There are some binaries for NCCL on Windows, but they can be quite annoying to deal with.
As an alternative, Tensorflow gives you three other options in MirroredStrategy that are compatible with Windows natively. They are Hierarchical Copy, Reduce to First GPU, and Reduce to CPU. What you are most likely looking for is Hierarchical Copy, but you can test each of them to see what gives you the best result.
If you are using tensorflow versions older than 2.0, you will use tf.contrib.distribute:
# Hierarchical Copy
cross_tower_ops = tf.contrib.distribute.AllReduceCrossTowerOps(
'hierarchical_copy', num_packs=number_of_gpus))
strategy = tf.contrib.distribute.MirroredStrategy(cross_tower_ops=cross_tower_ops)
# Reduce to First GPU
cross_tower_ops = tf.contrib.distribute. ReductionToOneDeviceCrossTowerOps()
strategy = tf.contrib.distribute.MirroredStrategy(cross_tower_ops=cross_tower_ops)
# Reduce to CPU
cross_tower_ops = tf.contrib.distribute. ReductionToOneDeviceCrossTowerOps(
reduce_to_device="/device:CPU:0")
strategy = tf.contrib.distribute.MirroredStrategy(cross_tower_ops=cross_tower_ops)

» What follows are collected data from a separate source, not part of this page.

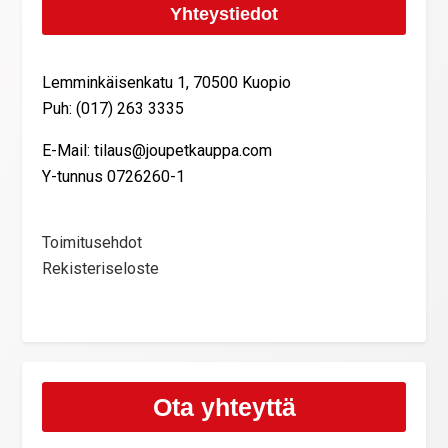
Yhteystiedot
Lemminkäisenkatu 1, 70500 Kuopio
Puh: (017) 263 3335
E-Mail: tilaus@joupetkauppa.com
Y-tunnus 0726260-1
Toimitusehdot
Rekisteriseloste
Ota yhteyttä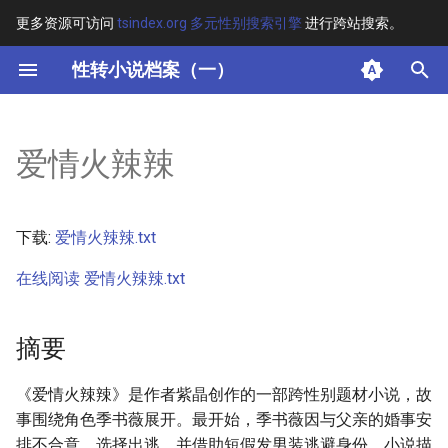
更多资源可访问
tsindex.org 多元性别搜索引擎
进行跨站搜索。
键
性转小说档案（一）
入
摘要
以
爱情火辣辣
开
其他信息 [Processed Page
Metadata]
始
下载:
爱情火辣辣.txt
搜
正文
在线阅读 爱情火辣辣.txt
索
摘要
《爱情火辣辣》是作者紫晶创作的一部跨性别题材小说，故
事围绕角色季书薇展开。最开始，季书薇因与父亲的婚事安
排不合意，选择出逃，并借助短假发男装逃避身份。小说描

After 2.0, you only need to use tf.distribute! Here is an example setting up an Xception model with 2 GPUs:
strategy = tf.distribute.MirroredStrategy(devices=["/gpu:0", "/gpu:1"],
cross_device_ops=tf.distribute.HierarchicalCopyAllReduce())
with strategy.scope():
parallel_model = Xception(weights=None,
input_shape=(299, 299, 3),
classes=number_of_classes)
parallel_model.compile(loss='categorical_crossentropy', optimizer='rmsprop')